The software was written in two parts using Python 3.4.

Part One: Blog Scraper

import http.client
import html.parser
import pickle

class TumblrPageParser(html.parser.HTMLParser):

    def __init__(self):
        super().__init__(convert_charrefs=True)
        self.is_caption = False
        self.results = []
        self.entry = ""

    def parse(self, page_contents):
        self.is_caption = False
        self.results.clear()
        self.feed(page_contents.decode("utf-8"))
        return list(filter(len, self.results))

    def handle_starttag(self, tag, attributes):
        if tag == "div":
            if "caption" in [content for attribute, content in attributes]:
                self.is_caption = True
                self.entry = ""

    def handle_data(self, data):
        if self.is_caption:
            self.entry += data

    def handle_endtag(self, tag):
        if tag == "div" and self.is_caption:
            self.results += [self.entry]
            self.is_caption = False

def parse_blog(blog_url):

    conn = http.client.HTTPConnection(blog_url)
    conn.request("GET", "/")
    response = conn.getresponse()
    page = 1

    while response.status is 200 and page < 2000:
        captions = TumblrPageParser().parse(response.read())
        yield page, captions
        page += 1
        conn.request("GET", "/page/" + str(page))
        response = conn.getresponse()

def download_blog(blog_url, filename):

    with open(filename, "ab") as output:
        for page, captions in parse_blog(blog_url):
            print("Processing page " + str(page))
            output.write(pickle.dumps(captions))
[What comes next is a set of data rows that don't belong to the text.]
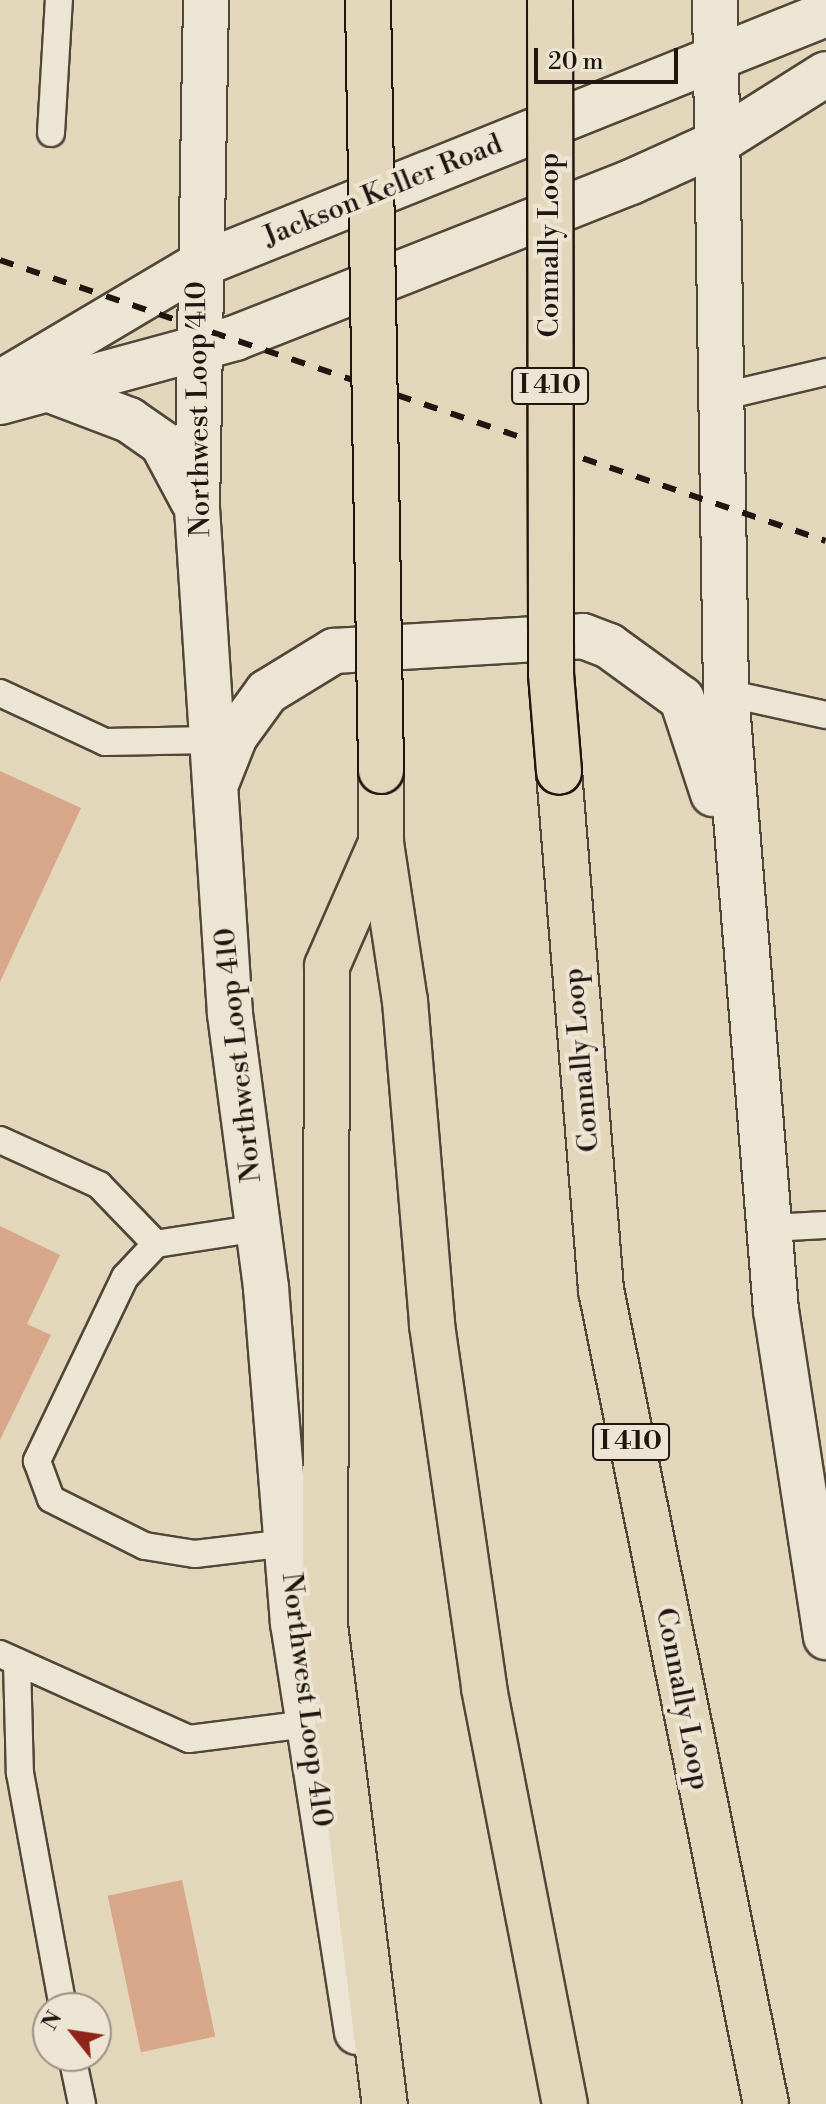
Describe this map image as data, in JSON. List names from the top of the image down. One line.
{"streets":{"highway":["Connally Loop","I 410"],"main road":["Jackson Keller Road","Northwest Loop 410"]},"crossings":[["Jackson Keller Road","Northwest Loop 410"]],"scale_bar":"20 m","north":"top left"}
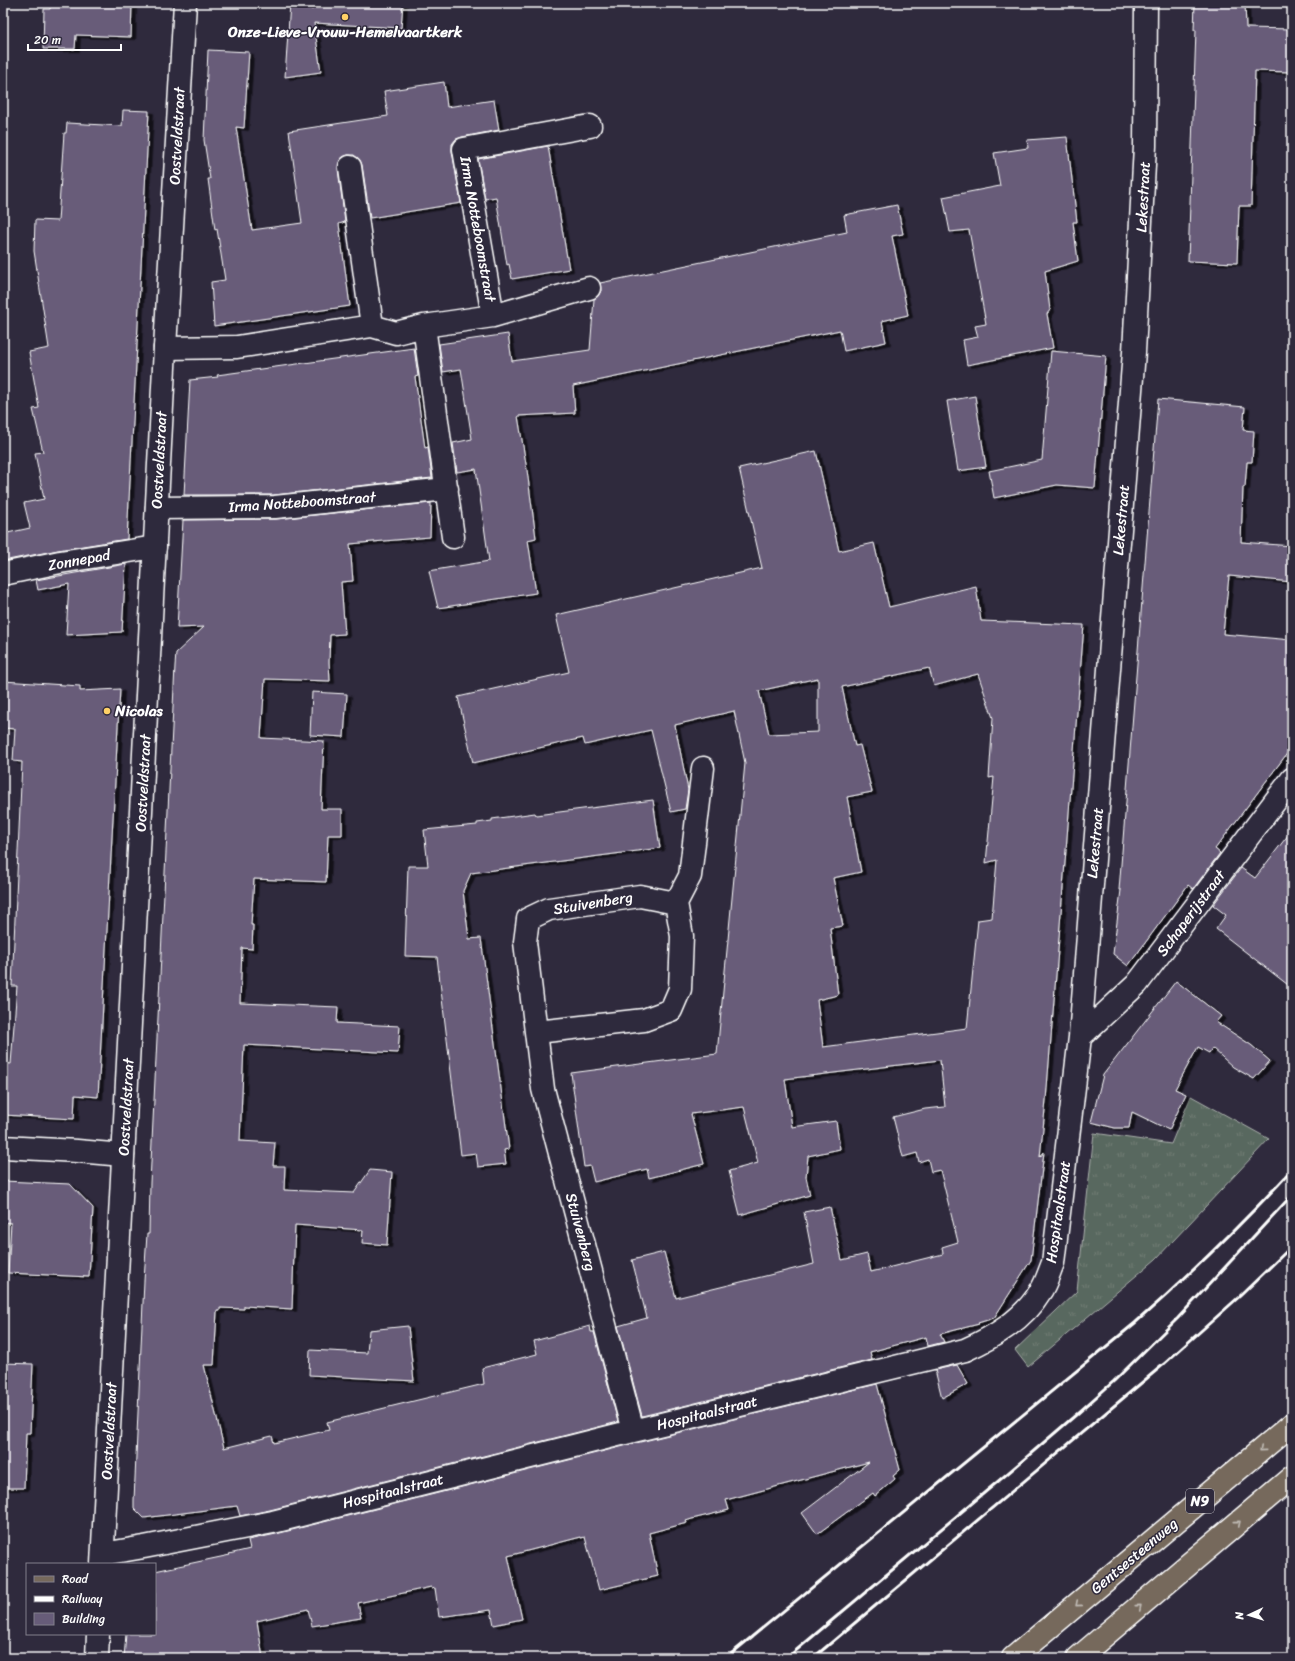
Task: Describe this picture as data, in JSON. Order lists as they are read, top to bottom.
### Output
{
  "streets": {
    "main road": ["N9", "Gentsesteenweg"],
    "street": [
      "Oostveldstraat",
      "Lekestraat",
      "Irma Notteboomstraat",
      "Zonnepad",
      "Stuivenberg",
      "Schaperijstraat",
      "Hospitaalstraat"
    ]
  },
  "crossings": [
    ["Oostveldstraat", "Irma Notteboomstraat"],
    ["Oostveldstraat", "Zonnepad"],
    ["Oostveldstraat", "Hospitaalstraat"],
    ["Lekestraat", "Schaperijstraat"],
    ["Lekestraat", "Hospitaalstraat"],
    ["Stuivenberg", "Hospitaalstraat"],
    ["Schaperijstraat", "Hospitaalstraat"]
  ],
  "places": ["Onze-Lieve-Vrouw-Hemelvaartkerk", "Nicolas"],
  "legend": ["Road", "Railway", "Building"],
  "scale_bar": "20 m",
  "north": "left"
}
download_blog("a-blog-name.tumblr.com", "scraped_posts.pickle")

Part Two: Name Analysis

import pickle

def load_names(year):
    with open("names/yob" + str(year) + ".txt", "r") as name_file:
        for line in name_file:
            first_name = line.split(",")[0]
            yield first_name

def load_scraped_data(filename):

    with open(filename, "rb") as input_file:
        while 1:
            try:
                for tumblr_post in pickle.load(input_file):
                    yield tumblr_post
            except (EOFError, pickle.UnpicklingError):
                break

def extract_words(line):
    return line.replace(",", " ").replace(".", " ").replace("(", " ").replace(")", " ").split(" ")

def extract_names(scraped_data_file, name_year):

    first_names = list(load_names(name_year))
    tumblr_posts = list(load_scraped_data(scraped_data_file))
    names = dict()

    for counter, post in enumerate(tumblr_posts):
        print("Processing Post " + str(counter) + "/" + str(len(tumblr_posts)))
        for word in extract_words(post):
            potential_name = word.capitalize()
            if potential_name in first_names:
                names[potential_name] = names.get(potential_name, 0) + 1

    return names

def trans_name_popularity():
    trans_names = extract_names("scraped_posts.pickle", 2013)
    names_sorted_by_popularity = sorted(trans_names, key=lambda name: trans_names[name], reverse=True)

    for name in names_sorted_by_popularity:
        print(name + " (" + str(trans_names[name]) + " hits)")

trans_name_popularity()

The Results: Most Popular Names for Trans Men

  1. Alex
  2. James
  3. Oliver
  4. Ryan
  5. Jake
  6. Cameron
  7. Dylan
  8. Aiden
  9. Tyler
  10. Andrew
  11. Lucas
  12. Max
  13. Andy
  14. Adam
  15. Daniel
  16. Noah
  17. Eli
  18. Liam
  19. Sam
  20. Charlie

Take the results with a healthy dose of skepticism; there’s loads flawed about this approach.

The most popular baby names for 2014 were well represented in the top names for trans men. Names like Eli, Liam, Noah, Jayden, Aiden, etc. Presumably when many of them had come out. Thus you could actually make a guess as to when someone came out based off of their names.

silver-feature-youngest-men-names3

The other top names would have been the most popular around the time of birth of the individuals. So it seems to be a little bit of column A, a little bit of column B. I didn’t answer whether social networks had an influence on it. Would be an interesting question but not one I’ll explore.

It was a cool little experiment.  I answered my question and deleted any data that was on my computer pertaining to this. I became uncomfortable with the idea of a blog scraper and I don’t think I’ll ever design one again.